TEKSTFRAGMENT:
Daarna was het verdriet weg en de vrede teruggekeerd. Wat betreft Martijn was het goed zo, ook als ik hem niet meer zou zien. Ik sliep lang die nacht. De zondag was al net zo somber als de zaterdag. Het regende hard, steeds harder, urenlang. Ik maakte aantekeningen in mijn dagboek over wat er in me gebeurde, en het begon te onweren en stortregenen. Het water liep hard uit de dakgoten, op straat spatten de druppels omhoog en het paadje in mijn tuin kwam blank te staan. Iedereen verschool zich in huis; er was niemand te zien op straat. Ik zette mooie muziek op.

WAT WORDT GEVRAAGD:
Beantwoord over het fragment over de regenachtige zondag de volgende vragen:
1. Hoe lang sliep de ik-figuur die nacht?
2. Hoe was de zondag in vergelijking met de zaterdag?
3. Wat zette de ik-figuur op?
Voor deze opdrachten is de lijst niet nodig.

BRONMATERIAAL:
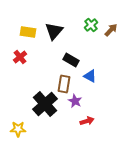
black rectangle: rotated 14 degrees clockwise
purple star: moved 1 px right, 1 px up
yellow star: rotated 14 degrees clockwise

ANTWOORD:
1. De ik-figuur sliep die nacht lang.
2. De zondag was net zo somber als de zaterdag.
3. De ik-figuur zette mooie muziek op.